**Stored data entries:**
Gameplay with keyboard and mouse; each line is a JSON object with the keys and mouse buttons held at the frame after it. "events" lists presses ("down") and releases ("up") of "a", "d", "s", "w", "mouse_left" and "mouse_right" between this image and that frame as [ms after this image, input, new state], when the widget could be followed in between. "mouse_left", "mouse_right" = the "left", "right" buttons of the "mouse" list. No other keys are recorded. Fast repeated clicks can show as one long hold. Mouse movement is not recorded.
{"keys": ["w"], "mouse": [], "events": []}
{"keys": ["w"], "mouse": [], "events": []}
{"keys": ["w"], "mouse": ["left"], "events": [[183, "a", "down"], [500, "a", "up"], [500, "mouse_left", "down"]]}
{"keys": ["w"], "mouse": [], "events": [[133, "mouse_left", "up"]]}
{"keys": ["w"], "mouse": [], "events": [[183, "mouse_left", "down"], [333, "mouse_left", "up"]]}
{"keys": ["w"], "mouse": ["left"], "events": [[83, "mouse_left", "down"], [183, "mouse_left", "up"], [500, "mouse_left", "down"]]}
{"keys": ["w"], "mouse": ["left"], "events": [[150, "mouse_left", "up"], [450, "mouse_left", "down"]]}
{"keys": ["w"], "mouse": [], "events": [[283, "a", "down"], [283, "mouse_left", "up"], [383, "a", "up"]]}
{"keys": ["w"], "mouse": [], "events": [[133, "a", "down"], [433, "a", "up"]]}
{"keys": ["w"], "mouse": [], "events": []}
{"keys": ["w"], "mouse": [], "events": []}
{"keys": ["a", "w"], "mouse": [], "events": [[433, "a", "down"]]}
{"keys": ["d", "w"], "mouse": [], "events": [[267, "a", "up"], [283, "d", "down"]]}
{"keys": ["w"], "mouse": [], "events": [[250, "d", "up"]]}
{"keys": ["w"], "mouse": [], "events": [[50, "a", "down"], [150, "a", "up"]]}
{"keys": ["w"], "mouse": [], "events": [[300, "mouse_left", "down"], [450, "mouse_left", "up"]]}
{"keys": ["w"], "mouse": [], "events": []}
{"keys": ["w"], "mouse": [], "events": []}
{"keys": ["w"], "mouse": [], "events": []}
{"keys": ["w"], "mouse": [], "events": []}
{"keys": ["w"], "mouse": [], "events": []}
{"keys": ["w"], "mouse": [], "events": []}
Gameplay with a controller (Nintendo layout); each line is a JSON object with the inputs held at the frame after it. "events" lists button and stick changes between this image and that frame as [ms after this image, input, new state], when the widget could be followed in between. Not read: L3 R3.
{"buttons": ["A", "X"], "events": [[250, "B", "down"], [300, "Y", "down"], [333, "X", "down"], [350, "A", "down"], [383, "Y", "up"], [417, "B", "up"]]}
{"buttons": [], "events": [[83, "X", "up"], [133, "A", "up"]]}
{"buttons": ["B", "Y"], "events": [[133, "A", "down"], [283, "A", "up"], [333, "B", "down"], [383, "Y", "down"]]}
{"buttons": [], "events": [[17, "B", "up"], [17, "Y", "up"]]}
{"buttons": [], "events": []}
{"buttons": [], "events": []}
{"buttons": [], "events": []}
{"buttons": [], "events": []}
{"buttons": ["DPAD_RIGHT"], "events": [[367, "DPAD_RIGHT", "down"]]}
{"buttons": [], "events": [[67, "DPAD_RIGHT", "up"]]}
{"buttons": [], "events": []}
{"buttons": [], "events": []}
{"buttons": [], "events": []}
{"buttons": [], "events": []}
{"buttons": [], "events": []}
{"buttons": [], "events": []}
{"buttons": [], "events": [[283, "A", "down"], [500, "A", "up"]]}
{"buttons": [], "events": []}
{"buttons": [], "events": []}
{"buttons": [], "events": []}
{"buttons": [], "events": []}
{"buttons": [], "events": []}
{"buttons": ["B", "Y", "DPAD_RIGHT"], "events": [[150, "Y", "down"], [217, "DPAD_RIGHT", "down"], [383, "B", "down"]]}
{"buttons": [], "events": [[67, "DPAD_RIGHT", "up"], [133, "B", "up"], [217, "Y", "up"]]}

**Task objective:**
Could you copy every line from the records that mentions the word "followed"?

**Result:**
Gameplay with keyboard and mouse; each line is a JSON object with the keys and mouse buttons held at the frame after it. "events" lists presses ("down") and releases ("up") of "a", "d", "s", "w", "mouse_left" and "mouse_right" between this image and that frame as [ms after this image, input, new state], when the widget could be followed in between. "mouse_left", "mouse_right" = the "left", "right" buttons of the "mouse" list. No other keys are recorded. Fast repeated clicks can show as one long hold. Mouse movement is not recorded.
Gameplay with a controller (Nintendo layout); each line is a JSON object with the inputs held at the frame after it. "events" lists button and stick changes between this image and that frame as [ms after this image, input, new state], when the widget could be followed in between. Not read: L3 R3.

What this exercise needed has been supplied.